In 1996, Davis was arrested for allegedly threatening his parents with a samurai sword and ninja-style throwing stars, saying he would burn their house down if they didn’t give him $5,000. Prosecutors eventually decided not to file charges.
His mother said it wasn’t the first time he wanted money and she had given it to him in the past. Davis had become a Buddhist more than 30 years earlier, and in the six months before the attack, had started carrying the sword and a dagger that he wore in a holster, his mother said.
The Dodgers wanted to help Davis, former Dodger pitcher Don Newcombe said in 1996, and got permission from then-owner Peter O’Malley to do everything they could.
“But if you perceive that a person has some kind of problem, you can’t give him money to enhance the problem,” Newcombe said. “The Dodgers are too smart for that. We wish it was that easy, but it doesn’t work that way. We would not give him money if we thought that he was going to use it for something other than a good use.”
“If we could define the problem, Willie would go to a doctor of our choosing,” Newcombe said. “Then we could have a medical diagnosis and a medical opinion about what his needs are. Then if that diagnosis was that he had a substance abuse problem, we’d put him in the hospital and we’d treat him for as long as he needed to be treated. The ball is in his court now. Willie’s going to have to make a decision about what he’s going to have to do with the rest of his life.”
Former Dodgers general manager Buzzie Bavasi once said of Davis: “There was nothing more exciting than to watch Willie run out a triple. … He could have been a Hall of Famer, but he had million-dollar legs and a 10-cent head.”
Hall of Famer Willie McCovey of the Giants said last Tuesday: “There was a time he kind of went off and I’m not sure what (he did). He was living a weird existence for a while. But he had straightened himself out. This is shocking. A lot of guys from my era are passing on, let’s face it.”
Mota said the trouble Davis had toward the end of his life “was kind of sad to see it happen. But he was a great man. I have a great deal of respect and admiration for Willie.”
Davis was born in Mineral Springs, Ark., in 1940 and moved to Los Angeles with his family when he was still a boy.
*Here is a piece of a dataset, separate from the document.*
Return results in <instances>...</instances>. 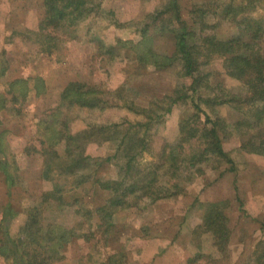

He attended Roosevelt High School where he was a world class sprinter.
He was recruited by the Dodgers and signed with them when he graduated in 1958, McCourt said. Two years later, he was in the majors. In 1961, he replaced Duke Snider in center field.
Davis still holds six team records. He is the franchise leader in hits (2,091), extra-base hits (585), at-bats (7,495), runs (1,004), triples (110) and total bases (3,094).
He set a team record in 1969 with a 31-game hitting streak. He had more than 20 stolen bases in 11 consecutive seasons.
He appeared in a few television shows, including “The Flying Nun” and “Mister Ed,” usually as himself.